What is station matching?

Imagine you have recieved rainfall, or any kind of gauge data for that matter, from two different sources, it is likely they may use a different system of ids, names and even varying geo-location data (e.g., co-ordinate system, granularity).

Station matching is the process of pairing gauges from both networks using a combination of geo-spatial and string based metadata comparison.

What is the process of station matching?

All gauges in both networks are compared 1:1, both for distance and the similarity of sub-strings within the gauge names. The matches are then given a score and categorised as one of the following:

  • Nothing - no matching characteristic, pair is ignored
  • Accepted - high quality pairing(s), no better pairing exists
  • Rank-Rejected - high quality pairing(s), better pairing exists
  • Auto-Rejected - low quality pairings(s), no better pairing exists

What is the outcome of the station matching process?

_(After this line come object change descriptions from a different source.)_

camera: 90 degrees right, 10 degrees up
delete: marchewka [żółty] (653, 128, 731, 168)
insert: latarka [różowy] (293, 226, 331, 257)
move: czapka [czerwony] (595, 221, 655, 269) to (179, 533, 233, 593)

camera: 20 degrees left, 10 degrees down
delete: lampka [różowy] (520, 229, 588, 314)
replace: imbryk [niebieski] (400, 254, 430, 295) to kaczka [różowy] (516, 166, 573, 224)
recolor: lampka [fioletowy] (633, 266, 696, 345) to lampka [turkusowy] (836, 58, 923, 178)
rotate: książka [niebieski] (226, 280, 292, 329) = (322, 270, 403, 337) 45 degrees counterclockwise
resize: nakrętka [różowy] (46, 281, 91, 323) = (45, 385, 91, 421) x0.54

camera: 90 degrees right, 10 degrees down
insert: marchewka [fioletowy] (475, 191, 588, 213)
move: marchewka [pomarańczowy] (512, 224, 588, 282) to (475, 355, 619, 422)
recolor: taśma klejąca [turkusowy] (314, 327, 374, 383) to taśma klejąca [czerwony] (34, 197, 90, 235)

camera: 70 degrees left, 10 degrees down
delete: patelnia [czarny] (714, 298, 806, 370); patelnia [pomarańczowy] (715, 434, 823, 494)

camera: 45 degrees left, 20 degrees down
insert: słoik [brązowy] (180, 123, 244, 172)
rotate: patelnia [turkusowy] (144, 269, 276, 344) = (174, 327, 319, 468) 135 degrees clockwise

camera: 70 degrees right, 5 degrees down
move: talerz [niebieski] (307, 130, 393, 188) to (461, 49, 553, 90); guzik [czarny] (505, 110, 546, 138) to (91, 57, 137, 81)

Depending on which pipeline a user runs, they will either create 3 dataframes (accepted, rank-rejected, auto-rejected) of matches, or a final output dataframe.

The final output dataframes follows a manual-review script or notebook which is automatically generated for the user, allowing them to compare rank-rejected and auto-rejected matches to those automatically accepted, with a focus on a minimal amount of required user-input.

The user notebook creates a set of one-to-one or one-to-many pairings where they have the option to assign main and back-up gauges for those one-to-many pairings.

The process chooses to not allow many-to-many matches as this would imply there are identical stations in one or both sets of gauge metadata. Pairs of stations both with a primary and back-up gauge should ideally be matched on a one-to-one basis; main to main, back-up to back-up.

What is station comparison?

Station comparison is a deeper dive on matched gauges, it provides a basic summary analysis of the similarity between both timeseries, including:

  • Overlap - total length, number of timesteps (all and non-NaN)
  • Accumulation - total, difference (absolute and percentage)
  • Statistcal summaries - R² (all and non-zero), Spearmans Rank (all and non-zero)

This can either be used to assess the quality of generated pairings, or to quickly test the similiarity of collocated gauges.